For employees affected by this, we will be offering remote work opportunities and placement services.

This is far longer, but it also provides a lot of justification and context for this decision:

  • Several projects have consistently failed to perform.
  • The company had a massive miss in their minimum viable product projections for these products.
  • The company stocks are getting punished due to profitability concerns.
  • These projects were the only ones in the Beijing office.
  • Workers will be transitioned nicely.

However, this is a great example of communications coming from the M8 level in the manager chain from figures 4 and 5: the very top. This sort of communication is actually pretty good in most companies! This is why that whole company all-hands meeting is so valuable. Figure 6 shows how various kinds of all-hands are useful for communicating global context.

M8: Company all-hands. M6: Division all-hands. M4: Department all-hands. M: Team status meeting
Figure 6: How all-hands meetings are used to communicate global context down the org-chart. Context for decisions made at the M8, M6, and M4 level are shared downward at these meetings.

There is a caveat about all-hands meetings: they generally consider things that would be of general interest to everyone below that level. So a decision that only affects your line made at the M6 level may not get mentioned because other lines don't care. Decisions like these don't get communicated down through all-hands meetings, so the context for those will have to be moved through a different channel. You could add more all-hands meetings, but synchronous feedback sessions like those get tiresome and take everyone out of work.

You need a different method of downwards feedback for most decisions. Unfortunately, the role of manager in a highly generative environment is to be an information router top to bottom, bottom to top, and side to side, summarizing as appropriate, and keeping track of which people are interested in which decisions. Feedback is totally a game of telephone, because the M4 needs to keep track of what each of their M3s are interested in so when they hear something in that list from the M5 they can communicate it downward, and it only gets worse the higher up you get.

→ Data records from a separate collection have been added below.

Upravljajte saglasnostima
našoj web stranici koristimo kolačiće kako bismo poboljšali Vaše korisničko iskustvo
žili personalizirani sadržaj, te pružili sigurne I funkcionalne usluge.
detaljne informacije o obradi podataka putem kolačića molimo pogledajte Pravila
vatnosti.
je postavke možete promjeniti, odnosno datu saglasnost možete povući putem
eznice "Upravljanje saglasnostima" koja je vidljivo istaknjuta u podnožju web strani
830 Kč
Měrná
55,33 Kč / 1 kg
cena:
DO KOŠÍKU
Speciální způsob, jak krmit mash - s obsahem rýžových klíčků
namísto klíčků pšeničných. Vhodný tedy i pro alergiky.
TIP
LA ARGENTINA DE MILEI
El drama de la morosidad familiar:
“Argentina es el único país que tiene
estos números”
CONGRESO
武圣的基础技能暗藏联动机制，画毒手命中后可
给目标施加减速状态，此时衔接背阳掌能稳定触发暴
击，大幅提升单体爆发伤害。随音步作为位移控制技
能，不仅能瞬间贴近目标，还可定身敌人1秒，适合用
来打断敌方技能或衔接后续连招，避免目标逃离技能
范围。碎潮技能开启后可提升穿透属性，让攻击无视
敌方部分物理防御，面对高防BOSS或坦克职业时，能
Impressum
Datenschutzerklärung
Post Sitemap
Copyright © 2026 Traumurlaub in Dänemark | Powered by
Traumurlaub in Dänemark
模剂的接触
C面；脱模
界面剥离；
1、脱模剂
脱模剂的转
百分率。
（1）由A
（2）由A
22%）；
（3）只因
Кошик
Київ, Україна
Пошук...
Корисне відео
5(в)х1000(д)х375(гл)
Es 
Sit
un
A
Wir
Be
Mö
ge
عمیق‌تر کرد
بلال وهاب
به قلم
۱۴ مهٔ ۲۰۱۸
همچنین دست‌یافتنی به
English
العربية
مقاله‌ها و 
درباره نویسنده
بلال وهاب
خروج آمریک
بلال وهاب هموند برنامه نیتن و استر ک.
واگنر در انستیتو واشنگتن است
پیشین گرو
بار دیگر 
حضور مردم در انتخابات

Now that I spent too many words explaining the problem, here are some concrete steps you can take to improve your "decision quality" metrics in your already pretty generative organization. These are all ways to improve the quality of context flowing down the org-chart:

  • If you are a manager whose team's work is dominated by planning processes mostly set by higher level managers — most agile teams in large organizations — if you're not already in the planning process, poke the manager who is for status. Also, communicate the summary of the balancing-act to your reports. They will thank you for the context.
  • If you are a manager of managers (everything from M4 up in the above figures) explicitly ask your reports about areas they would like more feedback from you. Prompt them with quarterly and annual planning processes if they shrug and can't think of anything.
  • If you are a high level manager of managers (M5-7 above) encourage your reports to get better about downward communication of context.
  • You can fake an all-hands by doing a "newsletter" email once a month or whatever and put your downward context there. Put in your planning goals, top-of-mind items, and weighty decisions you're looking to address. For extra credit, directly solicit feedback. The point is to build organizational priopreception around decisions in the pipeline.
  • Communicate the process, not just the final decision. People feel better about decisions when they have a perception of the progress behind them.